When Covid-19 swept across the U.S. in March of this year, I had just turned 19 and was looking forward to savoring one final year of being still technically a teenager before I headed off to my 20s and officially became an old man. I say that sarcastically of course, but being in quarantine in the middle of a global pandemic wasn't quite what I had in mind going into that year.
Luckily, I was able to finish my first year at college strong with a lot of support from my family, but the summer of 2020 felt like a more massive problem than college ever did.
My emotional health was in steady decline throughout much of the spring of 2020, and I knew that without school to distract me, the summer was going to be rough.
Indeed, May was a bit of a disaster. Like most of us, I got bored easily in quarantine. When that happened, anxiety rushed in to fill that void and turned boredom into despair, turning each day into a seemingly infinite block of time that filled me with more and more existential dread.

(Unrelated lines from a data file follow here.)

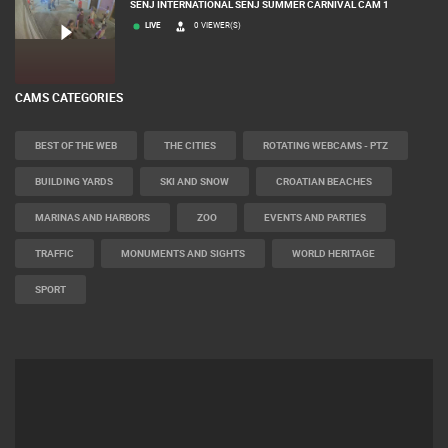
SENJ INTERNATIONAL SENJ SUMMER CARNIVAL CAM 1
LIVE
0 VIEWER(S)
CAMS CATEGORIES
BEST OF THE WEB
THE CITIES
ROTATING WEBCAMS - PTZ
BUILDING YARDS
SKI AND SNOW
CROATIAN BEACHES
MARINAS AND HARBORS
ZOO
EVENTS AND PARTIES
TRAFFIC
MONUMENTS AND SIGHTS
WORLD HERITAGE
SPORT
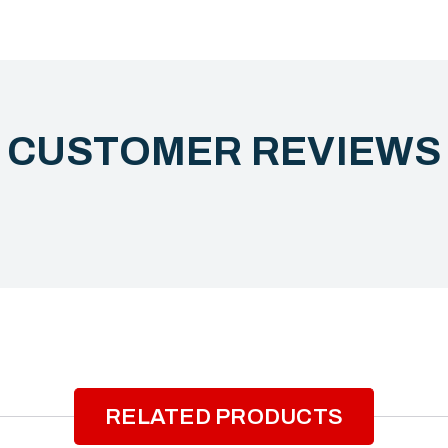
CUSTOMER REVIEW
RELATED PRODUCTS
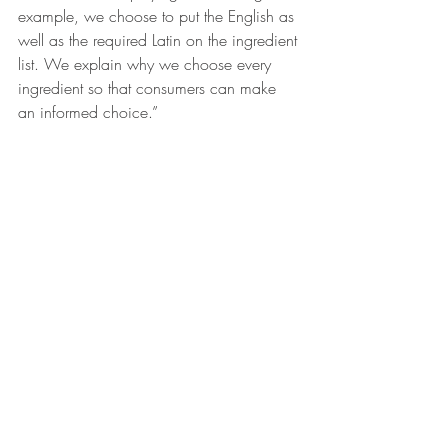
example, we choose to put the English as 
well as the required Latin on the ingredient 
list. We explain why we choose every 
ingredient so that consumers can make 
an informed choice.”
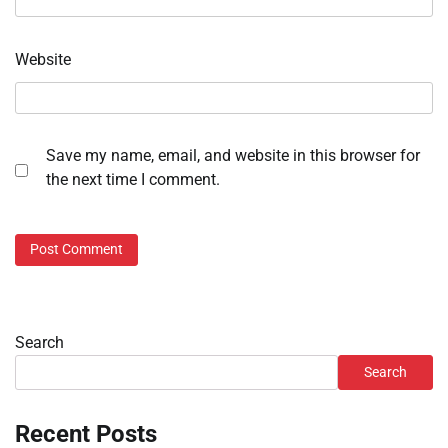
Website
Save my name, email, and website in this browser for
the next time I comment.
Search
Search
Recent Posts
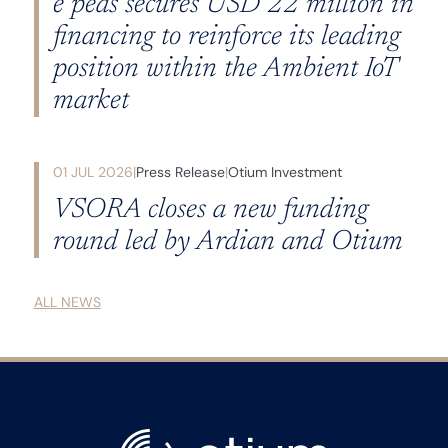
e peas secures USD 22 million in
financing to reinforce its leading
position within the Ambient IoT
market
01 JUL 2026
Press Release
Otium Investment
VSORA closes a new funding
round led by Ardian and Otium
ALL NEWS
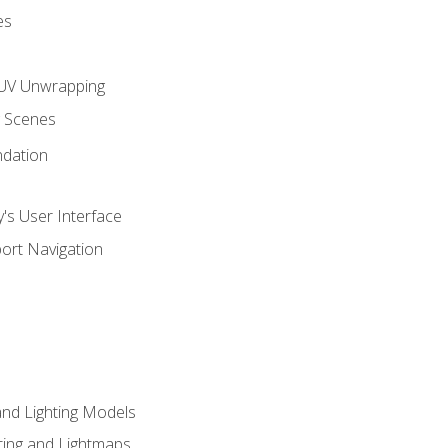
es
UV Unwrapping
g Scenes
ndation
's User Interface
ort Navigation
and Lighting Models
ing and Lightmaps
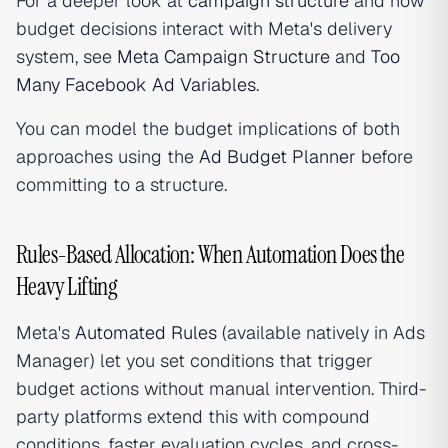
For a deeper look at
campaign structure
and how
budget decisions interact with Meta's delivery
system, see
Meta Campaign Structure
and
Too
Many Facebook Ad Variables
.
You can model the budget implications of both
approaches using the
Ad Budget Planner
before
committing to a structure.
Rules-Based Allocation: When Automation Does the
Heavy Lifting
Meta's
Automated Rules
(available natively in Ads
Manager) let you set conditions that trigger
budget actions without manual intervention. Third-
party platforms extend this with compound
conditions, faster evaluation cycles, and cross-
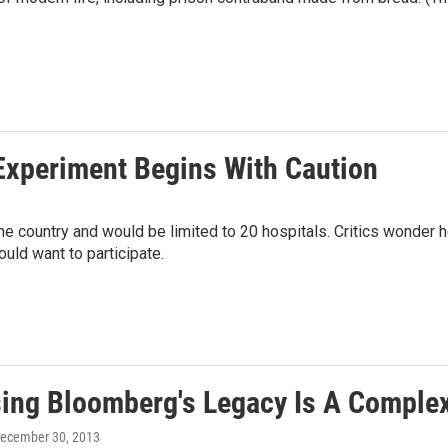
Experiment Begins With Caution
he country and would be limited to 20 hospitals. Critics wonder
uld want to participate.
ing Bloomberg's Legacy Is A Comple
December 30, 2013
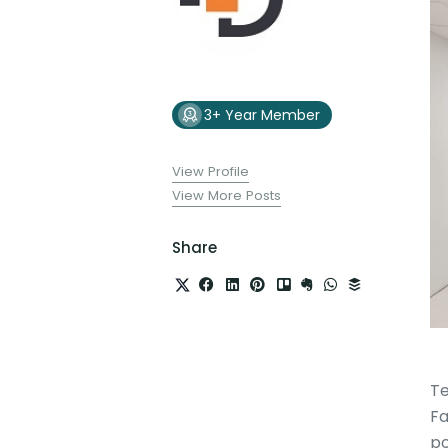
3+ Year Member
View Profile
View More Posts
Share
Te
Fa
po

June was my turning point. I had an awesome conversation with my best friend, who really slapped some sense into me. Essentially, she made me realize what should have been obvious: I had ignored my own well being and had stagnated during a time when I needed to grow the most. If I wanted to feel better with myself and the future, I needed to get to know and learn to love the real me, who was itching to come out.
I started picking up some of the hobbies I'd had as a young kid - mostly reading fiction and looking up cool facts about space that 7-year old me would have loved. Side note: my personal favorite was about this awesome black hole. I also made a focused effort to work through the emotions that had been troubling me during the past few months through journaling.

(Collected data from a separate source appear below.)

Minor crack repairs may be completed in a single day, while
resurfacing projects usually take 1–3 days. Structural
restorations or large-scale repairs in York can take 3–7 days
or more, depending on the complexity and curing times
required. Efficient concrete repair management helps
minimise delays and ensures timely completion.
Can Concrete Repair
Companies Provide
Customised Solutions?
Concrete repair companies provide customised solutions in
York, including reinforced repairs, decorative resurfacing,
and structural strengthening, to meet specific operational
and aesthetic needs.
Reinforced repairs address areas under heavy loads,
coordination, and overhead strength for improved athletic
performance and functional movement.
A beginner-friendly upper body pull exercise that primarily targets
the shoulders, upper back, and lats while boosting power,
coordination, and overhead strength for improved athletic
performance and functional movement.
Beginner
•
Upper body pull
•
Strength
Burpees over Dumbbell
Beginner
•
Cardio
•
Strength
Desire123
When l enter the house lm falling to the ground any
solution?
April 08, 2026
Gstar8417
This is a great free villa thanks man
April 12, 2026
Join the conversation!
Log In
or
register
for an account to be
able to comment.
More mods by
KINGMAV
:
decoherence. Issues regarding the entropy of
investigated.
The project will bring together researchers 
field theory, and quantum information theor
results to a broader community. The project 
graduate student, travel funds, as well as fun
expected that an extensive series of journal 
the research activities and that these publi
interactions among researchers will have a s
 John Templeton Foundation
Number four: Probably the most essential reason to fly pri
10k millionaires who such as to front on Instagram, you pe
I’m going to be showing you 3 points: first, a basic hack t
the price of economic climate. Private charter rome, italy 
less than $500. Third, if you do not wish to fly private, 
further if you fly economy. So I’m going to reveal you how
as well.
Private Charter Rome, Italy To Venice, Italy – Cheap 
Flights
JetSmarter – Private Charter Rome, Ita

As time passed, I started feeling better - I was making solid progress on my emotional health and was enjoying the free time I spent on things I enjoyed engaging with. I gradually expanded my horizons over time, adding a few philosophy books I'd been meaning to get to, borrowing my sister's art supplies to try my hand at painting, reviving my old Duolingo account to learn Spanish, and returning to creative writing after having dropped it for the better part of a year.
While some of these didn't turn out as great as I'd hoped, (it turns out my painting and drawing skills are both limited to stick figures) I still thoroughly enjoyed the process of exploring new activities the old me either left by the wayside or never would've thought to try. I learned a lot about myself this summer, and it was certainly because I jumped headfirst into the interesting hobbies quarantine had to offer.

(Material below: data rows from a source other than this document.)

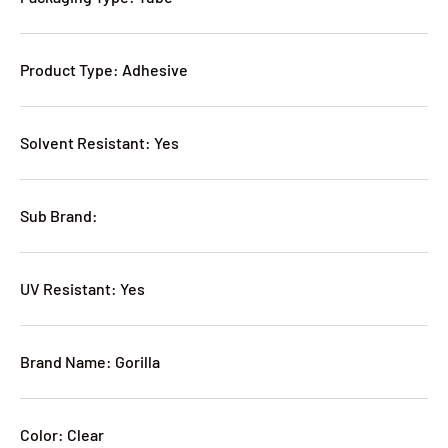
Product Type: Adhesive
Solvent Resistant: Yes
Sub Brand:
UV Resistant: Yes
Brand Name: Gorilla
Color: Clear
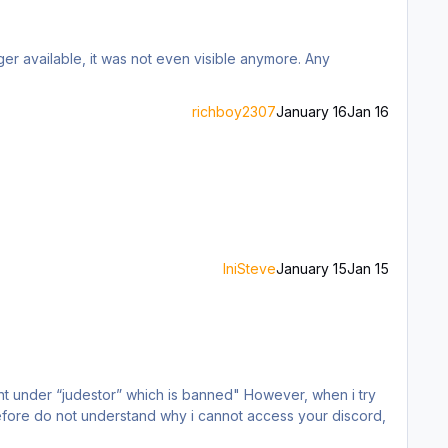
er available, it was not even visible anymore. Any
richboy2307
January 16
Jan 16
IniSteve
January 15
Jan 15
stor” which is banned" However, when i try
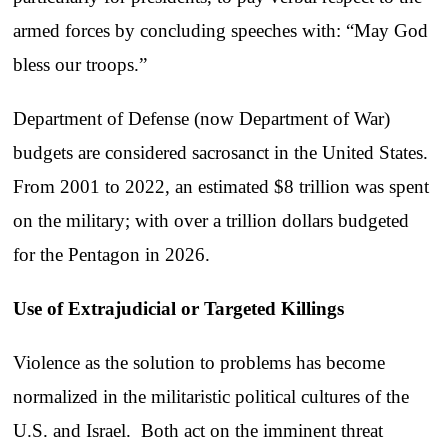
armed forces by concluding speeches with: “May God
bless our troops.”
Department of Defense (now Department of War)
budgets are considered sacrosanct in the United States.
From 2001 to 2022, an estimated $8 trillion was spent
on the military; with over a trillion dollars budgeted
for the Pentagon in 2026.
Use of Extrajudicial or Targeted Killings
Violence as the solution to problems has become
normalized in the militaristic political cultures of the
U.S. and Israel. Both act on the imminent threat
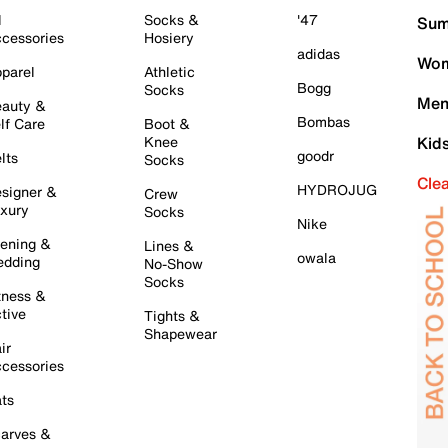
l
Socks &
'47
Sum
cessories
Hosiery
adidas
Wom
parel
Athletic
Bogg
Socks
Men
auty &
Bombas
lf Care
Boot &
Knee
Kid
goodr
lts
Socks
Cle
HYDROJUG
signer &
Crew
xury
Socks
Nike
ening &
Lines &
owala
dding
No-Show
Socks
tness &
tive
Tights &
Shapewear
ir
cessories
ts
arves &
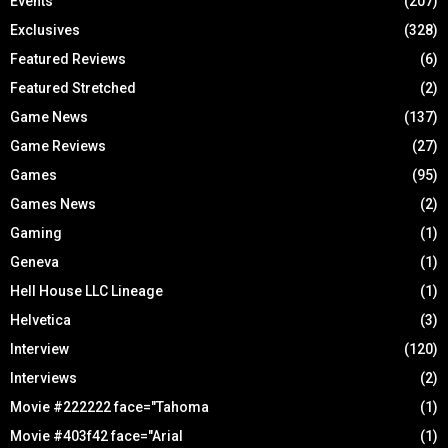
Events
(207)
Exclusives
(328)
Featured Reviews
(6)
Featured Stretched
(2)
Game News
(137)
Game Reviews
(27)
Games
(95)
Games News
(2)
Gaming
(1)
Geneva
(1)
Hell House LLC Lineage
(1)
Helvetica
(3)
Interview
(120)
Interviews
(2)
Movie #222222 face="Tahoma
(1)
Movie #403f42 face="Arial
(1)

If there was one thing I'll take with me from this past summer, it's this: if you want to try something new or shake things up just because you think you'll enjoy it, it's totally worth it! More than that, you're worth the time and effort you'll put into that hobby to make you happy. You don't need an excuse to do explore your interests or any reason other than that you want to.
That's the beauty of being a piece of unshaped clay; you get to decide what you want to be and how you want to get there.
So go for it! Expand your horizons! Live that experience you never thought you could! You'll love yourself more for it, and that makes all the difference.